Recently, researchers at Utah State University sequenced the genomes of more than 1,000 stick insects in an effort to better understand the process of speciation.
"Having sequenced the genomes of a thousand individuals, we were able to pick up signals and variations that might have been missed in a smaller sample," evolutionary biologist Zach Gompert said in a news release.
Gompert says it was one of the largest non-human genomic surveys yet conducted.
Their analysis -- detailed in the journal Nature Ecology & Evolution -- showed the emergence of a new species is dictated by a combination of genomic differentiation and mate selection.
They found slight color variations among Timema specimens -- a genus of stick insects found in the Western United States -- can signal intermediary phases of the speciation process. Timema specimens use cryptic color patterns to blend into their natural surroundings.
"Our work on these insects suggests speciation can be initiated by a few genetic changes associated with natural selection on cryptic color-patterns," said Gompert. "While speciation is much more complicated than these changes, Timema's color-patterns provide a window for studying the early phases of the formation of a species."

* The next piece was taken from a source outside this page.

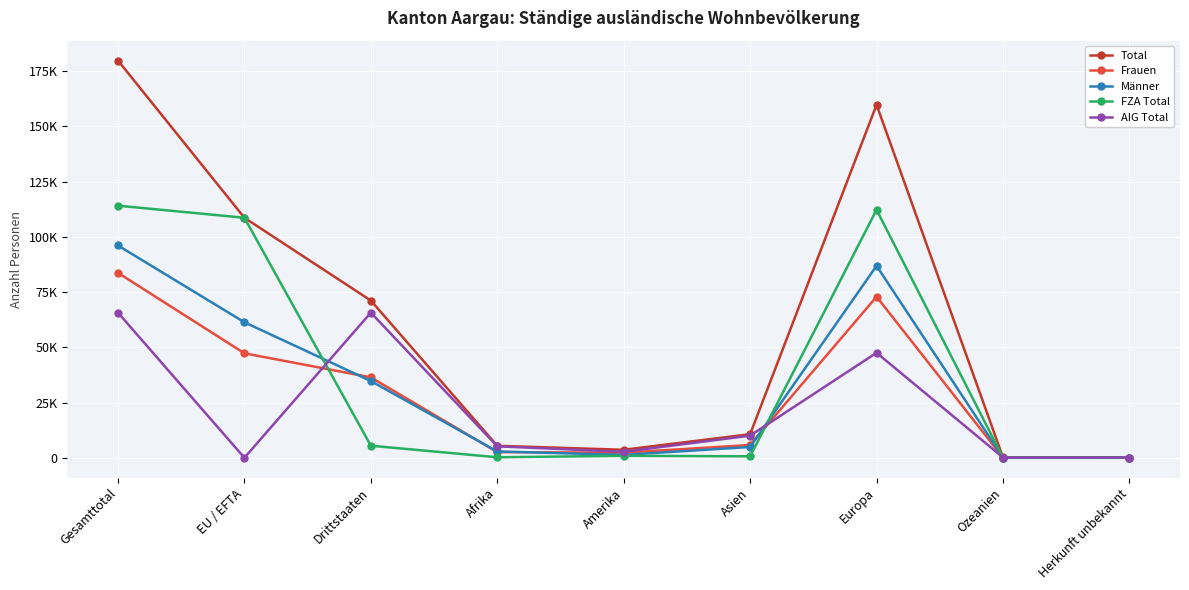

What is the approximate value of AIG Total at Asien, to the nearest 10?

10020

Researchers found coexisting stick insect populations tended to feature either broad genomic differences or only slight genomic differences. But intermediary speciation phases were found in places were populations don't overlap.
"We still have a lot of unanswered questions," he said. "While color variations in organisms, such as stick insects, can be striking and inform us of phases of evolution, they're one small aspect of a multi-faceted speciation process."